Bias: Die Inhalte, die ein Generative-AI-Sytem erzeugt, werden vollständig von den zugrundeliegenden Trainingsdaten bestimmt. Da diese Daten von Menschen erzeugt wurden, können auch die generierten Ergebnisse fehlerhaft und voreingenommen sein - insbesondere dann, wenn sie ohne menschliche Leitplanken arbeiten. Deswegen hat OpenAI sein Modell vor Veröffentlichung mit Sicherheitsvorkehrungen ausgestattet. Der Leak von Metas ChatGPT-Konkurrenten LLaMA zeigt, was passiert, wenn diese fehlen.
Energieverbrauch: Neben den philosophischen Fragen wirft Generative AI auch einige sehr praktische Probleme auf: Zum einen ist das Training eines generativen KI-Modells sehr rechenintensiv. Unternehmen, die in diesen Bereich einsteigen wollen, müssen also mit erhöhten Cloud-Rechnungen rechnen. Letztlich stellt sich darüber hinaus die Frage, ob der erhöhte Stromverbrauch - und letztlich auch die Treibhausgasemissionen - das Endergebnis wert sind (ähnlich wie bei Blockchain und Kryptowährungen).
Generative-AI-Anwendungsfälle
Dennoch ist das Potenzial, das in Generative-AI-Systemen steckt, nicht zu unterschätzen. Das zeigt ein Blick auf mögliche Use Cases (abseits eines intelligenten Chatbots):
Code-Generierung: Die Idee, dass generative KI Software programmieren könnte, ist nichts Neues. ChatGPT und Co. verstehen Programmiersprachen tatsächlich ähnlich gut wie natürliche Sprachen. Das macht sie zu wertvollen Werkzeugen, um die Entwicklerproduktivität zu steigern.

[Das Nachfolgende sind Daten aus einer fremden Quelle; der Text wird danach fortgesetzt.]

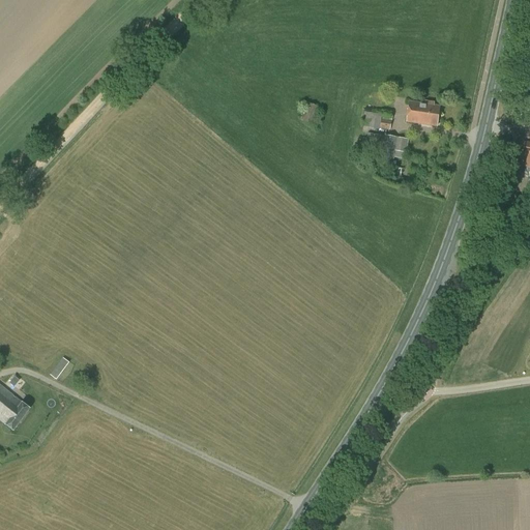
[(317,107),(306,102),(300,120),(311,123),(317,107)]
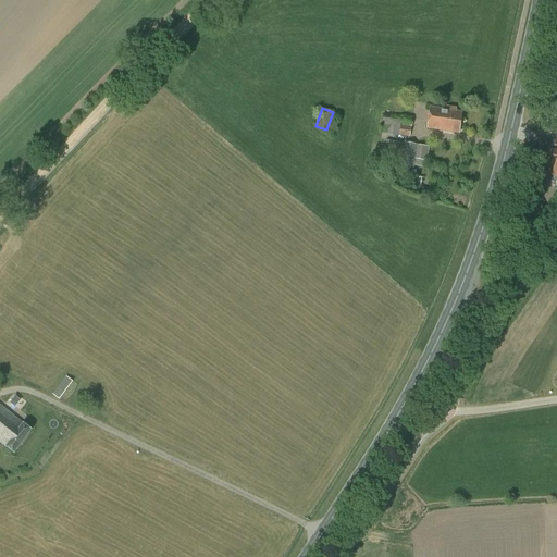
[(428,128),(459,134),(462,112),(431,108),(428,128)]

Billige und einfache Content-Erstellung: Dieser Punkt ist nicht nur problematisch, sondern birgt auch Chancen: Dieselbe KI, die Spam-E-Mails schreibt, kann auch legitime Marketing-E-Mails verfassen. Generative KI-Systeme blühen auf, wenn es um hochstrukturierte Formen von Text geht, die nicht viel Kreativität erfordern - etwa Lebensläufe und Anschreiben.
Technisches Design: Visuelle Kunst und natürliche Sprache haben im Bereich der generativen KI viel Aufmerksamkeit erregt, weil sie für normale Menschen leicht zu verstehen sind. Aber ähnliche Techniken werden für die Entwicklung von Mikrochips bis hin zu neuen Medikamenten eingesetzt - und mit an Sicherheit grenzender Wahrscheinlichkeit bald auch im Bereich IT-Architektur Einzug halten. (fm)
Dieser Beitrag basiert auf einem Artikel unserer US-Schwesterpublikation Network World.